Однако, несмотря на все усилия, к началу 1936 года точных сведений собрано не было, и риск вызвать вооруженное выступление Франции оценивался Верховным командованием как весьма значительный. Канарис предпринимает довольно рискованные усилия выяснить, как ответят Париж и Лондон на появление германских танков на Рейне. По воспоминаниям одного из видных руководителей британской военной разведки, генерала Кеннета Стронга, германский военный атташе в Лондоне, полковник Гейр фон Швеппенбург неоднократно предупреждал англичан о намеченном занятии Рейнской области. Представляется совершенно невероятным, чтобы этот опытный генштабист, занимавший фактически пост главного эмиссара германской военной разведки в Англии, предпринял такой демарш по собственной инициативе, поскольку это означало бы акт государственной измены. Он был всегда лоялен к Гитлеру, заслужил чин генерала и командовал армией во время второй мировой войны. По-видимому, он действовал по поручению своего руководства в Берлине. Канарис, вероятно, решил провести «разведку боем», заставить Лондон, а тем самым и Париж прояснить свою позицию. Такая реакция могла последовать в виде публичного предостережения Германии или демонстративных мер по приведению в боеготовность вооруженных сил.

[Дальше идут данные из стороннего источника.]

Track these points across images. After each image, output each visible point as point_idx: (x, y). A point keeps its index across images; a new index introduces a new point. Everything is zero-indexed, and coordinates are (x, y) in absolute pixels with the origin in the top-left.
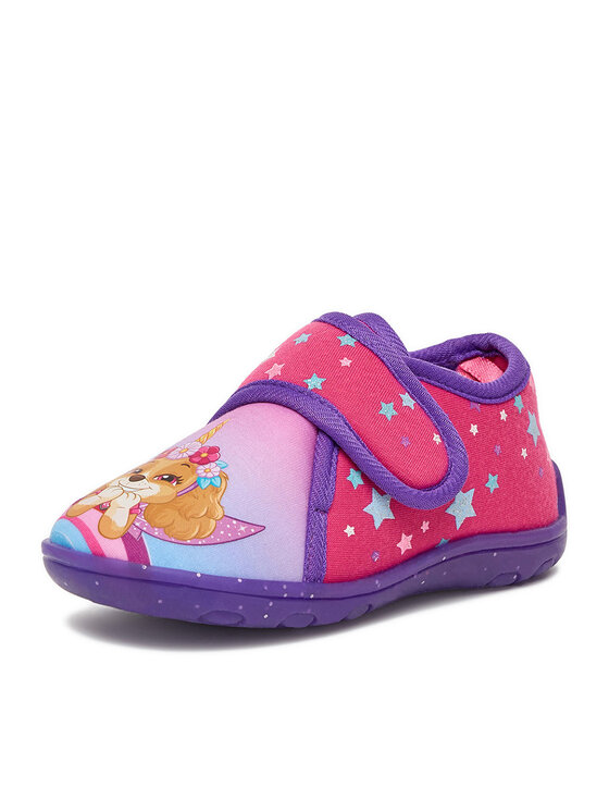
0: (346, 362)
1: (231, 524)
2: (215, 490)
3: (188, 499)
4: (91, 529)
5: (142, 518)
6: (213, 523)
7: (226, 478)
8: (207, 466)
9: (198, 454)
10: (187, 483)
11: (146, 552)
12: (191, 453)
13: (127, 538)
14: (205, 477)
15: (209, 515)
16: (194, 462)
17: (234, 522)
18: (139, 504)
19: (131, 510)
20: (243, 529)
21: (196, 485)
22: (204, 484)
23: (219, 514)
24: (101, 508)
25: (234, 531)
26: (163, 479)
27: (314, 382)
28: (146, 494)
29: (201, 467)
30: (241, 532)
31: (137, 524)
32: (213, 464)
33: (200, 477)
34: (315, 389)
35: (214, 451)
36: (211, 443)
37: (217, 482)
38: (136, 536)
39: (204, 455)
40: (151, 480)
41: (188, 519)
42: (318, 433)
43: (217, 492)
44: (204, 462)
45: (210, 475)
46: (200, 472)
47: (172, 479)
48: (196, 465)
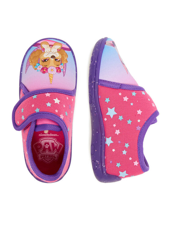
3: (37, 59)
5: (41, 49)
6: (30, 62)
7: (35, 69)
8: (41, 68)
12: (48, 70)
14: (39, 66)
15: (32, 62)
16: (45, 67)
17: (28, 66)
18: (44, 51)
19: (44, 49)
21: (39, 63)
22: (37, 65)
23: (31, 64)
24: (51, 46)
26: (46, 59)
28: (46, 54)
29: (42, 67)
36: (46, 74)
37: (36, 67)
38: (38, 46)
39: (45, 70)
40: (49, 58)
44: (43, 69)
45: (38, 67)
46: (41, 66)
47: (45, 61)
48: (44, 67)
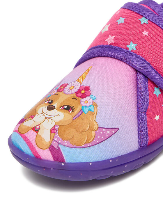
0: (145, 33)
1: (103, 131)
2: (91, 113)
3: (79, 121)
4: (32, 143)
5: (57, 135)
6: (93, 132)
7: (96, 106)
8: (86, 99)
9: (79, 91)
10: (77, 111)
11: (62, 155)
12: (76, 90)
13: (51, 148)
14: (86, 106)
15: (91, 129)
16: (78, 97)
17: (104, 130)
18: (55, 126)
19: (51, 130)
20: (108, 132)
21: (82, 111)
22: (86, 110)
23: (96, 127)
24: (36, 129)
25: (104, 134)
26: (65, 109)
27: (132, 46)
28: (57, 119)
29: (83, 100)
30: (108, 134)
31: (56, 139)
32: (88, 98)
33: (83, 107)
34: (133, 50)
35: (87, 88)
36: (85, 84)
37: (92, 108)
38: (56, 146)
39: (83, 92)
40: (58, 109)
41: (80, 133)
42: (137, 73)
43: (93, 115)
44: (84, 96)
45: (88, 105)
46: (82, 103)
47: (69, 108)
48: (80, 98)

Однако никаких последствий шаг Швеппенбурга не имел. Лондон безмолвствовал, причем это, по нашему мнению, не было результатом недооценки серьезности намерений Берлина, а отражением определенных настроений в правящих кругах как Британии, так и Франции. Тот же Стронг пишет: «На деле Англия не намеревалась предпринять в это время военной акции против Германии. В кулуарах выражали симпатии германской точке зрения. Германией и германской армией восхищались многие офицеры». Да и Париж, как отмечает Стронг, не был готов к решительным действиям.
И все же для Берлина положение оставалось неясным. Сам Гитлер говорил, что первые 48 часов после вступления в Рейнскую область были наиболее напряженными в его жизни. Такой же была обстановка в ставке Абвера. Канарис не отходил от телефона, ожидая сообщений с берегов Рейна. Упокоение наступило лишь тогда, когда считавшийся надежным секретный агент информировал, что французские дивизии получили приказ выдвинуться к границе, но не переходить ее. По сути дела эпопея в Рейнской области была поражением германской стратегической разведки – дать оптимальный прогноз действий великих держав, интересы которых эта акция бесспорно затрагивала, она не смогла.
Канарис и мятеж в Испании
Летом 1936 года события в Европе приобрели неожиданный оборот. Готовясь к нападению на Чехословакию, как это предусматривалось директивой о «предприятии Шулюнг», генеральные штабы армий, ВВС, флота получили дополнительные, ранее не предусматривавшиеся задания. Свою «лепту», и притом весьма заметную, на ранней стадии новой авантюры внесла военная разведка.
В те дни, когда нацистская пропаганда трубила о новом успехе политики фюрера на Рейне, в берлинском отеле Кайзерхов появились два новых гостя. Портье они предъявили испанские паспорта. Один из приезжих, хотя и был в штатском, производил впечатление человека, привыкшего носить военный мундир. Так оно и было. Его звали Хуан Санхурхо, то был отставной генерал испанской армии, занимавший в прошлом видные посты, но с 1932 года находившийся не у дел. Генерал играл активную роль в заговоре против испанской республики, его судили, приговорили к смертной казни, но заменили ее пожизненным заключением. Пребывание в заключении оказалось недолгим – республика, в отличие от ее противников, проявляла гуманность. С 1934 года генерал проживал в Португалии, пользуясь гостеприимством диктатора Салазара.